Para Filipe Silva, diretor de investimentos do Banco Carregosa, “para que este processo possa ficar permanente, julgo que irão ser necessárias ser tomadas decisões políticas e de maior interajuda entre os diversos países da UE.”

Steen Jakobsen, diretor de investimentos do Saxo Bank, tem uma visão diferente dos dois responsáveis portugueses. Lembra a história da política fiscal na Dinamarca em relação ao IVA para dizer que “em política temporário significa permanente” e que o mesmo poderá suceder com as emissões conjuntas.
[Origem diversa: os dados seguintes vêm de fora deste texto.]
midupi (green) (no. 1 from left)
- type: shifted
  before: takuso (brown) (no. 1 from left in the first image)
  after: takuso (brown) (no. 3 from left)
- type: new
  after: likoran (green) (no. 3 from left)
E deixa outro dado: “Teoricamente os mercados não estariam interessados, mas a resposta verdadeira é: eles precisam. Toda a taxonomia da UE em 2022 mudou para ser apenas verde. Isto significa que ninguém pode obter capital, aprovação ou licenças sem cumprir a quota de ativos verdes”, explica Jakobsen. Assim, prossegue, fundos de pensões e empresas de capital aberto serão forçados a alimentar estas obrigações verdes (emitidas pela Comissão Europeia) através de necessidades de capital regulatórias.
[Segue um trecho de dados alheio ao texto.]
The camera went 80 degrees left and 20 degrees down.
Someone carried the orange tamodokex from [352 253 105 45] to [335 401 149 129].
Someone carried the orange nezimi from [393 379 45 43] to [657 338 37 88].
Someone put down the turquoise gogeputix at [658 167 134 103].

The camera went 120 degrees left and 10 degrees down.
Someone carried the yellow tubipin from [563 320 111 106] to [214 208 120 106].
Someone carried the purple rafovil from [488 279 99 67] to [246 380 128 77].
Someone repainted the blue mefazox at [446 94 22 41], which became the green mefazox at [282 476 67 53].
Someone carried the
Filipe Garcia também acredita que o “mercado receberia muito bem esse tipo de dívida, que seria um proxy dos ‘escassos’ títulos alemães, com uma probabilidade muito baixa de serem incumpridos”.

Para ser uma alternativa aos bunds e tornarem-se benchmark, ter-se-ia de mudar o formato e objetivo destas emissões [conjuntas].

Filipe Silva

Banco Carregosa

Proxy ou o próximo benchmark no mercado? As obrigações alemãs desempenham atualmente esse papel de referência e em relação às quais os investidores comparam prémios para adquirir outros títulos da região. Filipe Silva e Filipe Garcia não veem, ainda assim, a nova dívida europeia a substituir as bunds como referencial do mercado.

O presidente do IMF assume que tal dependerá de “vontade política” para tornar este instrumento recorrente. O diretor do Carregosa concorda com este ponto, acrescentando que “para ser uma alternativa aos bunds e tornarem-se benchmark, ter-se-ia de mudar o formato e objetivo destas emissões” conjuntas.